If you’ve never climbed a rope before and it's something that you really want to master, then we have some fantastic tips and advice that you need to know about...

Rope climbing is a skill and also a challenge that requires certain techniques and practice to get your mind and body around. Not only is rope climbing a brilliant addition to any routine workout, but it's also a great functional skill; building your core, strengthening your arms, back and even your ability to grip - it's really fun, we also have to mention!

First things first, get yourself a rope...

There are a couple of options available and the first type we would recommend is Manila rope like our Exercise Battle Rope.
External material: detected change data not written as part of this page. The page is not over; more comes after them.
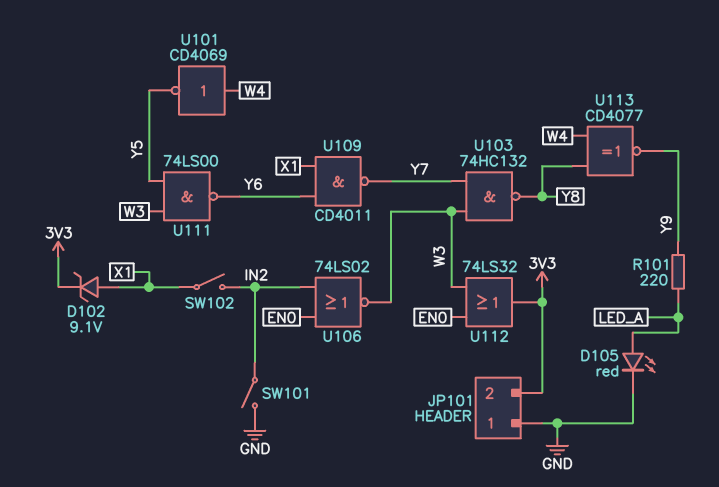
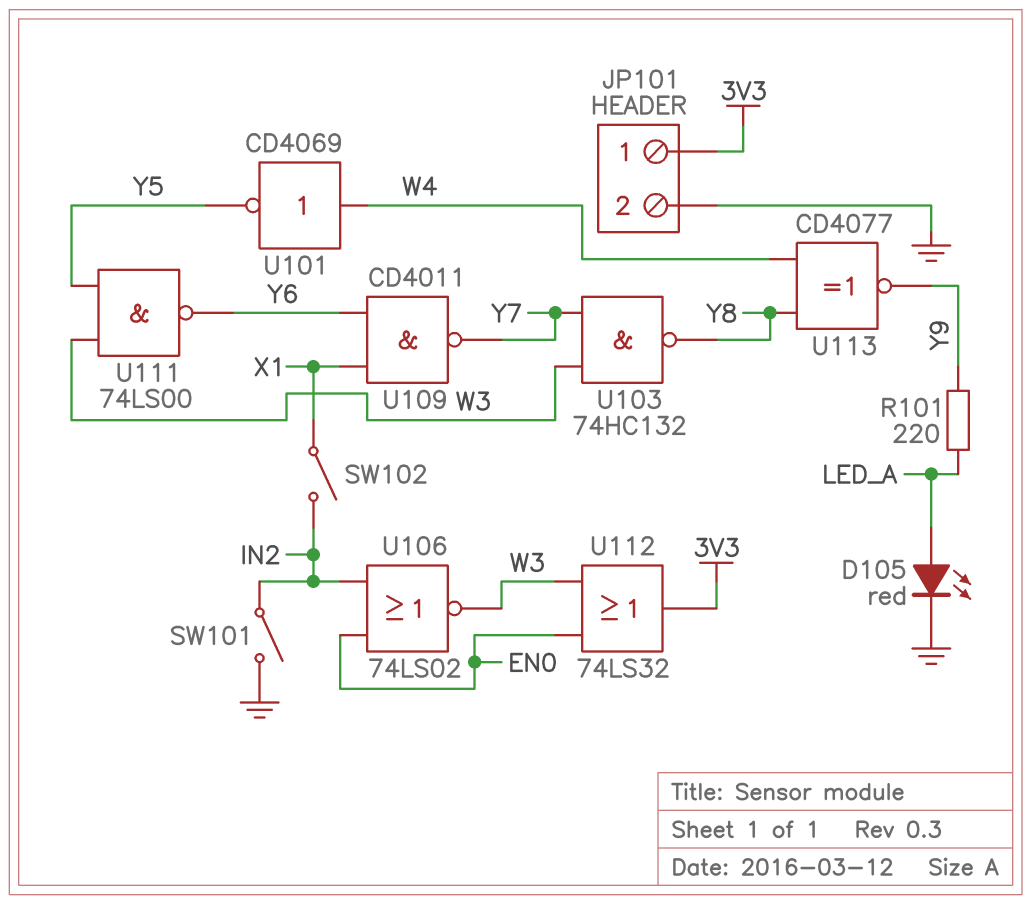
D102: zener 9.1V (A X1, K 3V3) -> none
JP101 pin 1: GND -> 3V3
JP101 pin 2: 3V3 -> GND

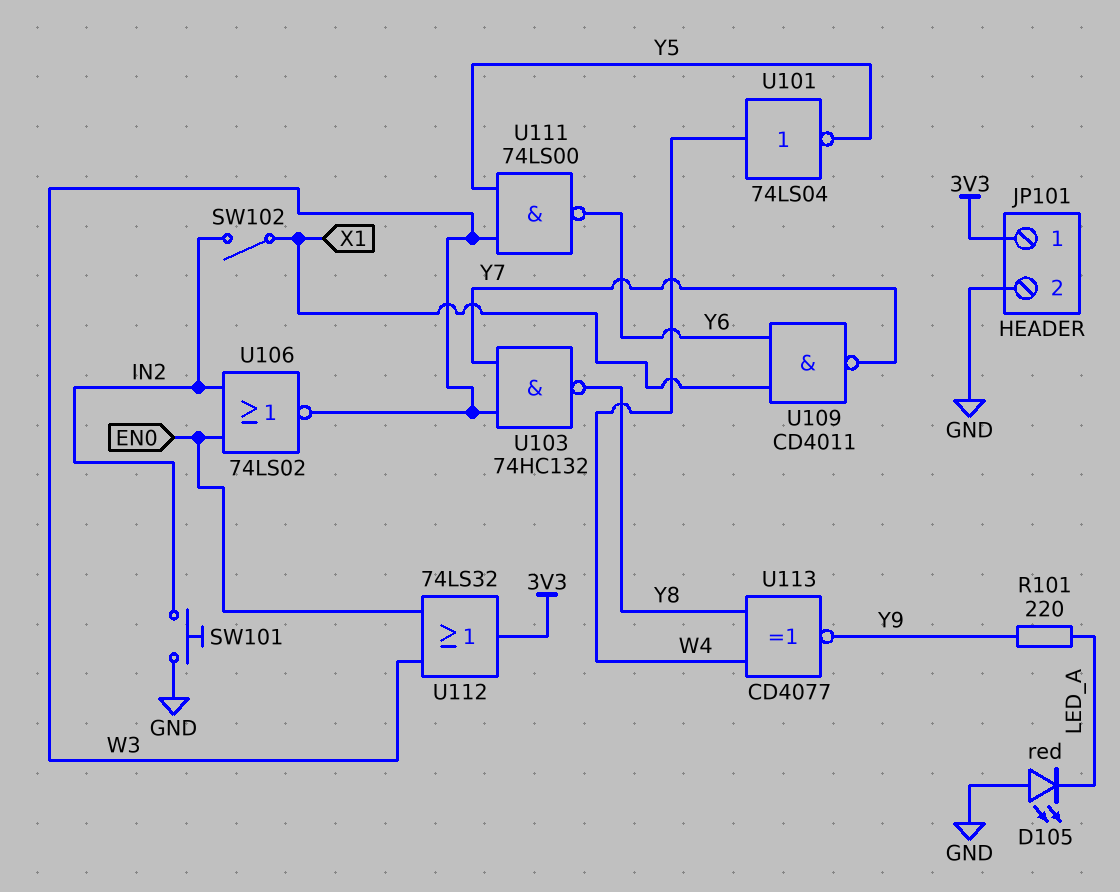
D105: LED red (A LED_A, K GND) -> LED red (A GND, K LED_A)
SW101: switch (GND, IN2) -> button (GND, IN2)
U101: NOT CD4069 (in W4, out Y5) -> NOT 74LS04 (in W4, out Y5)

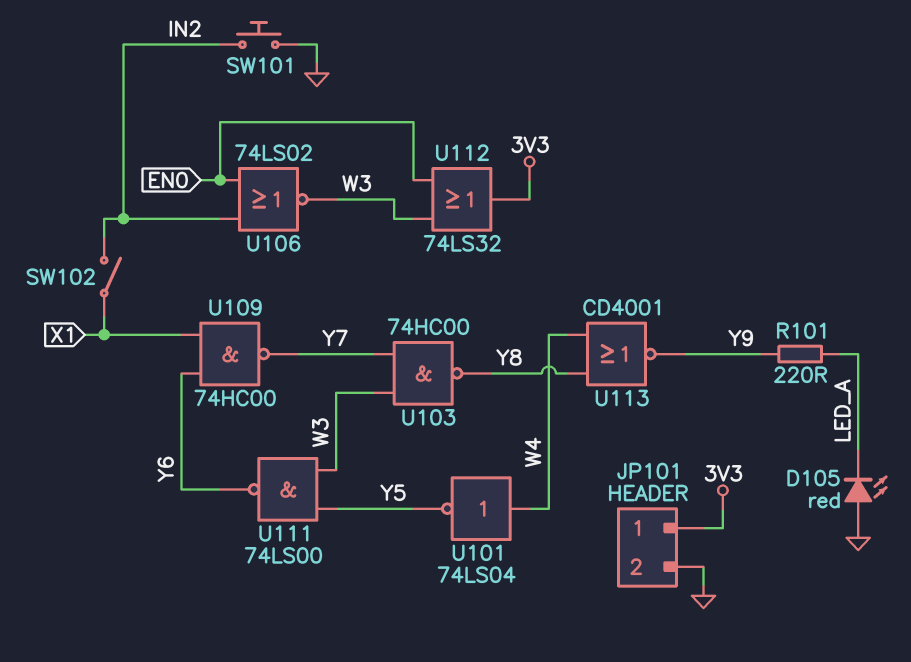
U103: NAND 74HC132 (in W3, in Y7, out Y8) -> NAND 74HC00 (in W3, in Y7, out Y8)
U109: NAND CD4011 (in X1, in Y6, out Y7) -> NAND 74HC00 (in X1, in Y6, out Y7)
U113: XNOR CD4077 (in W4, in Y8, out Y9) -> NOR CD4001 (in W4, in Y8, out Y9)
Natural Manila rope is strong, highly versatile and also exceptionally durable and versatile, suited to a multitude of exercises and muscle building routines.
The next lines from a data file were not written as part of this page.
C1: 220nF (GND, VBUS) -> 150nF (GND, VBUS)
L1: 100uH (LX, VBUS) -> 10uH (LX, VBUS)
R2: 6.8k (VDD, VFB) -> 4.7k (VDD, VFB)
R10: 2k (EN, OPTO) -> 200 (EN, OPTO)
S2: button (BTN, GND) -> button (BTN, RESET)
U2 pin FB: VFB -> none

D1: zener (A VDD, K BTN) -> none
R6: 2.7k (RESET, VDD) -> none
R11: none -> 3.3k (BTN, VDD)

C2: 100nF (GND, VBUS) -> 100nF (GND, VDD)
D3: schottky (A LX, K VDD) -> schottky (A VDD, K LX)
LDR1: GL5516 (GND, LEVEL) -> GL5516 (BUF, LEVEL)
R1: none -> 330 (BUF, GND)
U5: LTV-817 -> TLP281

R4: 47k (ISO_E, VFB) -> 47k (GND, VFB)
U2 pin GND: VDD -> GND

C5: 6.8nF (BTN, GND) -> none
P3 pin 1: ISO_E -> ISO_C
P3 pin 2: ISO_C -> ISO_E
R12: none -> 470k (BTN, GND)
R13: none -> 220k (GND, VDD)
Another great choice would be to make your own fast rope. This will help you gain practise with tying knots, saving you money, creating a rope that will last much longer than a natural rope.

Whilst upper body strength is extremely important for rope climbing, so is using your feet correctly. There a few different techniques you could try...

The Gym Class Lock

Probably the simplest way and one most of us did at school during our PE lessons but it is actually the least effective because it requires the most upper body strength.

The gym class lock requires you to press your feet together to grip the rope between them and push up to allow your hands to reach higher sections of the rope.

The Basic Wrap and Lock

Probably the most popular method. It’s easy enough to do and not too difficult to redo if you happen to lose the rope on the way up. It’s a quick method, allowing you to brake and really involves your legs. Here your feet do a lot of the work, making a ledge/loop for one foot to step into whilst the other holds it steady.

The Stomp and Stand Wrap and Lock

This technique uses less upper body strength because you shouldn’t lose the rope. Here you will wrap your dominant leg in front and then behind the rope so that the rope goes behind your thigh and then in front of your shin and on top of your foot. As you tuck your knees up to progress further up the rope, it should stay in position.

Top tip: if you decide to use this technique it’s advisable to wear long bottoms not shorts to avoid rope rub.

Thicker Rope Climb

We’d recommend a rope with a diameter of 1.5” - 2” for this one. You can make any of the above climbing variations more challenging by introducing a thicker rope. This technique will enhance your grip strength which in turn will make other rope climbing methods easier and you will be able to lift more.

Remember: you are only as strong as your grip!

Top Tips for Beginners

If the above methods are more than you are physically capable of, start slow, there’s no rush. Introduce the rope to your general exercise routine and use it to help build your upper body strength. You could use it to do pull-ups, or if you have a pull up bar, throw a towel over it and use that instead. It will work all of the same muscles. If you want to improve your technique, simply get on the rope and practise locking it in with your feet without climbing up.

For the Advanced Climbers

Climbing without legs and feet will give an intense forearm, bicep and back workout. It challenges your grip strength and determination. You could try this using two side by side ropes or do this from an ‘L’ shaped sitting position.

There are so many rope climbing variations to consider that it’s worth doing a bit of research or seeking advice from a trained professional. Whether you are wanting to improve your upper body strength or are considering an obstacle course or mud run that features ropes, we are sure that our tips will see you through it.